El desbloqueo de activos congelados, la flexibilización de restricciones energéticas y la apertura de canales financieros forman parte de una arquitectura de incentivos que algunos observadores consideran comparable a los debates que podrían surgir en torno a la futura reinserción económica de Venezuela.
La estabilización de Oriente Próximo también podría generar efectos indirectos sobre el proceso de reestructuración de la deuda externa venezolana.
Los inversionistas internacionales suelen evaluar el riesgo geopolítico global antes de comprometer capital en mercados emergentes.
La reducción de tensiones en una de las regiones más estratégicas del planeta podría contribuir a mejorar el apetito por activos de alto riesgo, incluyendo bonos venezolanos y futuros proyectos energéticos en el país.
Además, la eventual reincorporación de Irán al sistema financiero internacional podría ofrecer referencias útiles para los mecanismos de descongelamiento de activos, normalización bancaria y renegociación con acreedores que Venezuela deberá enfrentar en los próximos años.
Durante los años de sanciones, Irán desempeñó un papel importante en el suministro de condensados, combustibles, repuestos y asistencia técnica para la industria petrolera venezolana.
Si Teherán logra una reintegración gradual a la economía global, parte de esa cooperación podría transformarse y facilitar a Washington su objetivo de expulsar o minimizar el poder de potencias extrarregionales en el hemisferio occidental, especialmente en Venezuela donde Irán ha tenido un papel importante.
Una economía iraní menos aislada tendría más incentivos para operar como inversionista y socio energético convencional que como actor de una red de supervivencia entre países sancionados.
Al mismo tiempo, la reducción de tensiones entre Estados Unidos e Irán podría facilitar una mayor participación de empresas europeas, asiáticas y norteamericanas en proyectos energéticos tanto en Oriente Próximo como en América Latina.
China observa atentamente
Existe además una dimensión geopolítica de largo plazo.
China ha sido uno de los principales compradores de petróleo tanto iraní como venezolano y uno de los pocos actores capaces de mantener relaciones económicas relevantes con ambos países pese a las sanciones.

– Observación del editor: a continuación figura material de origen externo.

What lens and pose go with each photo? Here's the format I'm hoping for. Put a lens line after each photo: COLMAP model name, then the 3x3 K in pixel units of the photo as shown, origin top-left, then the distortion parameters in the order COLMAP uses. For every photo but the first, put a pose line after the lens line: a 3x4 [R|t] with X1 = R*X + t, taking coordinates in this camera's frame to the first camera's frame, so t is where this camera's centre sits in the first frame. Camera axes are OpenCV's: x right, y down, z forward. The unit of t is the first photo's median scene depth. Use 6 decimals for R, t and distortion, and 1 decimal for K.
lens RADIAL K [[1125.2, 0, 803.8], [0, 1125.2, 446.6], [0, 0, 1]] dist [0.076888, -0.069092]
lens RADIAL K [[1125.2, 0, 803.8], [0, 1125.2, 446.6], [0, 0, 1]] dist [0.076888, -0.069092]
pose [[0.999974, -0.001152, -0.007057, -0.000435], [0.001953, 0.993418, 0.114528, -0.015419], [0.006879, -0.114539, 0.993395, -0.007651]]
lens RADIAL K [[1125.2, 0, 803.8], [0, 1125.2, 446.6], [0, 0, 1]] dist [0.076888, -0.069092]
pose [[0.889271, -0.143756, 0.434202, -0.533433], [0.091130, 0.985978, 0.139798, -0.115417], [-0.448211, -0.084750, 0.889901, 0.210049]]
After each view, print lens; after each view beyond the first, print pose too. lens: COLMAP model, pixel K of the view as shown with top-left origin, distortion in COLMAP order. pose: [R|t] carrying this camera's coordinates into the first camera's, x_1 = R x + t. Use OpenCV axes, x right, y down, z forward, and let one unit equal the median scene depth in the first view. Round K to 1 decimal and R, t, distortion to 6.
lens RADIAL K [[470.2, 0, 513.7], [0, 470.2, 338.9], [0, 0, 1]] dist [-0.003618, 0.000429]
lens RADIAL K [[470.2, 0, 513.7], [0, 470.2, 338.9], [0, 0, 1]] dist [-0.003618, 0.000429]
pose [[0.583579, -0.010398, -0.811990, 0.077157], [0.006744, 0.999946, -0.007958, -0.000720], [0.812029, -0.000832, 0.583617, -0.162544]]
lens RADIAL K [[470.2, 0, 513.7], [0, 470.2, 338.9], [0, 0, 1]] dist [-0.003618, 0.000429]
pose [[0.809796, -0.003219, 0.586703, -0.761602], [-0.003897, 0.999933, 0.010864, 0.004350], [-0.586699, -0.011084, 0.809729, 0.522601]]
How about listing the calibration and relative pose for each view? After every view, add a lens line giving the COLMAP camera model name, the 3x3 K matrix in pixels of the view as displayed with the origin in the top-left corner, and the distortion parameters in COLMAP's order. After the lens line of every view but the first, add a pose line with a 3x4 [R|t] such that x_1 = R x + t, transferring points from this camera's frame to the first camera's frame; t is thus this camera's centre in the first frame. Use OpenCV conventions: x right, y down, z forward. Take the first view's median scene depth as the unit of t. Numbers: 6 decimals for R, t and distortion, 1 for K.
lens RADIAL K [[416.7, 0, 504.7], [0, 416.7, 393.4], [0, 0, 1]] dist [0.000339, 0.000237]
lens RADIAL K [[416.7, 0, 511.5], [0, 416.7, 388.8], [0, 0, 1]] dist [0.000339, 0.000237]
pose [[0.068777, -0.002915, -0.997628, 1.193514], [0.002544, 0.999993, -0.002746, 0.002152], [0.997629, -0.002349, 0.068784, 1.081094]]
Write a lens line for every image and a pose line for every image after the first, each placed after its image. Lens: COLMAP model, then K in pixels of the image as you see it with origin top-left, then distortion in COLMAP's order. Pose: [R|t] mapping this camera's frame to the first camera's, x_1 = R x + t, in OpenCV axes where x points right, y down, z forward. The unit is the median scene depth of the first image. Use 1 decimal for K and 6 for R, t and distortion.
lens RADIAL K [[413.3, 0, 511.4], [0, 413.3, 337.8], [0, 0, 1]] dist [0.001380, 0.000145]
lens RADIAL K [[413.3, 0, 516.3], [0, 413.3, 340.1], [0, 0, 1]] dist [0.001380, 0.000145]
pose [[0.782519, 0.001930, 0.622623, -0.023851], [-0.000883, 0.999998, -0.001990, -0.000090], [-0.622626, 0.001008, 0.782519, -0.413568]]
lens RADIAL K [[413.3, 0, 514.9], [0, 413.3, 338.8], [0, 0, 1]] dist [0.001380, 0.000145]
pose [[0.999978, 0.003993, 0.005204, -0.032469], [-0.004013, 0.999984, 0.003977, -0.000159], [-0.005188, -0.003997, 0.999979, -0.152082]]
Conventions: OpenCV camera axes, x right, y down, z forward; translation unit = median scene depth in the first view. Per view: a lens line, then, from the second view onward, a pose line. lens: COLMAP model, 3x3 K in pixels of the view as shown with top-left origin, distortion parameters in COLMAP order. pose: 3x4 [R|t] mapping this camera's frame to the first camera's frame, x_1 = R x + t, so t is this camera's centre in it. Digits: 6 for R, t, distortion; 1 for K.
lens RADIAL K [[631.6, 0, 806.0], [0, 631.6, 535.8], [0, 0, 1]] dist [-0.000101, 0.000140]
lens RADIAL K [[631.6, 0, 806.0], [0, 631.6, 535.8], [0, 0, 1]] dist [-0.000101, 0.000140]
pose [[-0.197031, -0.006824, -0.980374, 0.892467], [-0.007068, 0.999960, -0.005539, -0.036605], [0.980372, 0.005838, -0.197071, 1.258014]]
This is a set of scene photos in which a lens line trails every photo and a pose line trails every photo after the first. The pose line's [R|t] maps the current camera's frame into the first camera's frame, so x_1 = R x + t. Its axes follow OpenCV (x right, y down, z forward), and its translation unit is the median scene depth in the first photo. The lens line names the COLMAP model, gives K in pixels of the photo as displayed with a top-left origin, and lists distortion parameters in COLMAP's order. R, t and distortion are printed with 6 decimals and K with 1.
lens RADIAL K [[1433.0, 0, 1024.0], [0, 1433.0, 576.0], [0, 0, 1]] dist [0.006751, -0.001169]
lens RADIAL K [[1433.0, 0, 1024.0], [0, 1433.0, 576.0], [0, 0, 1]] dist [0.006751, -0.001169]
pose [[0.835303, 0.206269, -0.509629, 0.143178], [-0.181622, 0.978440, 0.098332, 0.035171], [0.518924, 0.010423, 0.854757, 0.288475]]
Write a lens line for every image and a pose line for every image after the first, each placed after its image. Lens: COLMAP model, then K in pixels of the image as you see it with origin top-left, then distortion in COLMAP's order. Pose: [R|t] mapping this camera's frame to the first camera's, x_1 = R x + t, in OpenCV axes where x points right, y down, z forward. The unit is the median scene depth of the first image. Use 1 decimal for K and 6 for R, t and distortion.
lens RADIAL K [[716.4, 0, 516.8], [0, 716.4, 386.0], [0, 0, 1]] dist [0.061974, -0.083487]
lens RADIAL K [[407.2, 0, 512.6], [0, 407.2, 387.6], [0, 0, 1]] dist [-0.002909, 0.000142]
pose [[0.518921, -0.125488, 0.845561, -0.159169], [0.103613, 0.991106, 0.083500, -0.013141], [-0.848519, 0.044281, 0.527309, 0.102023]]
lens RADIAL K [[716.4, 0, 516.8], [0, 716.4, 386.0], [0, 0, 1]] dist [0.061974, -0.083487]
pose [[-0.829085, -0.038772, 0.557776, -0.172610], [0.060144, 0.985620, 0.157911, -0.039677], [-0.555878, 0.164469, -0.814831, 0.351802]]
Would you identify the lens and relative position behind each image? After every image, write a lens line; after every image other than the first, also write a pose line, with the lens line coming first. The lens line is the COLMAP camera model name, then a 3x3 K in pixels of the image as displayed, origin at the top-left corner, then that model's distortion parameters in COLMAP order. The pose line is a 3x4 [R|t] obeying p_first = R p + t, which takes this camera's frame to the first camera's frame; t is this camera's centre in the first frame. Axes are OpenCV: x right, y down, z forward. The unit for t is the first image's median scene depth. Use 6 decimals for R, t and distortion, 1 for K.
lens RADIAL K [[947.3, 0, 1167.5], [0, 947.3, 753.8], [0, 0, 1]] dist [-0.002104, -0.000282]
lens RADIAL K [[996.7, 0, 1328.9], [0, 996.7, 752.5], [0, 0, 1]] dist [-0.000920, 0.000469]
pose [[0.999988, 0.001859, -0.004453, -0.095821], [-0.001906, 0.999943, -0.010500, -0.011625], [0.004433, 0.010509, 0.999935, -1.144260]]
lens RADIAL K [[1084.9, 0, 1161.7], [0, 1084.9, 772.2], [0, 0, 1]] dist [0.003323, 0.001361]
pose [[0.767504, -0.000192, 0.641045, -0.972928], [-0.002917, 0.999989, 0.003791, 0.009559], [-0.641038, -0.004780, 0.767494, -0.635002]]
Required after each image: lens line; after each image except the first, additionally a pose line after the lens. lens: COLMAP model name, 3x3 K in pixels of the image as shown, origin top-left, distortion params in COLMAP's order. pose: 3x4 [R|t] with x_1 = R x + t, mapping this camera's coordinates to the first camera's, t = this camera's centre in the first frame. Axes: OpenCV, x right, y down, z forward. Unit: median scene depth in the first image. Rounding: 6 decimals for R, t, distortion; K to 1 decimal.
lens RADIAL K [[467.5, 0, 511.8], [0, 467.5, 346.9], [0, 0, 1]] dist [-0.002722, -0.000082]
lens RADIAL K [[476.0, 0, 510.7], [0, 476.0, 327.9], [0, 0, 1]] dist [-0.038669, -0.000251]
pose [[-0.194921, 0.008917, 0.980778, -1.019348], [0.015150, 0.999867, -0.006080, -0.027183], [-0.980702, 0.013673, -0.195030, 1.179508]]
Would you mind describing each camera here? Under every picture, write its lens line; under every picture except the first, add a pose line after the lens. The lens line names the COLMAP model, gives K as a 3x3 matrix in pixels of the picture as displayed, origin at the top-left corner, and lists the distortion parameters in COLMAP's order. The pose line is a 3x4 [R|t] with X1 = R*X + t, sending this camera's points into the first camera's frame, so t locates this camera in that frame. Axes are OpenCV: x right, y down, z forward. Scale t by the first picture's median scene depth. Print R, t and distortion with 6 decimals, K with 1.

La reincorporación gradual de Irán al mercado internacional podría modificar algunos de los incentivos que llevaron a Pekín a construir mecanismos alternativos de comercio energético con Estados sancionados.
Para Venezuela, esto significa que la competencia por capital chino, financiamiento e inversiones energéticas podría intensificarse precisamente cuando Caracas intenta atraer recursos para la recuperación de su sector petrolero y para una eventual reestructuración de su deuda externa.
En última instancia, el memorando entre Estados Unidos e Irán podría marcar el inicio de una etapa de menor confrontación geopolítica en torno a los países sancionados y de mayor énfasis en la negociación económica.
Para Venezuela, que intenta reconstruir simultáneamente su industria petrolera, renegociar su deuda, atraer inversiones y recuperar acceso a los mercados financieros internacionales, el acuerdo no representa una solución directa, pero sí un cambio importante en el entorno estratégico global.
La gran pregunta para Caracas es si logrará aprovechar ese nuevo contexto antes de que el regreso del petróleo iraní y la normalización de los mercados energéticos reduzcan las ventajas temporales que la crisis de Ormuz le otorgó durante los meses de guerra.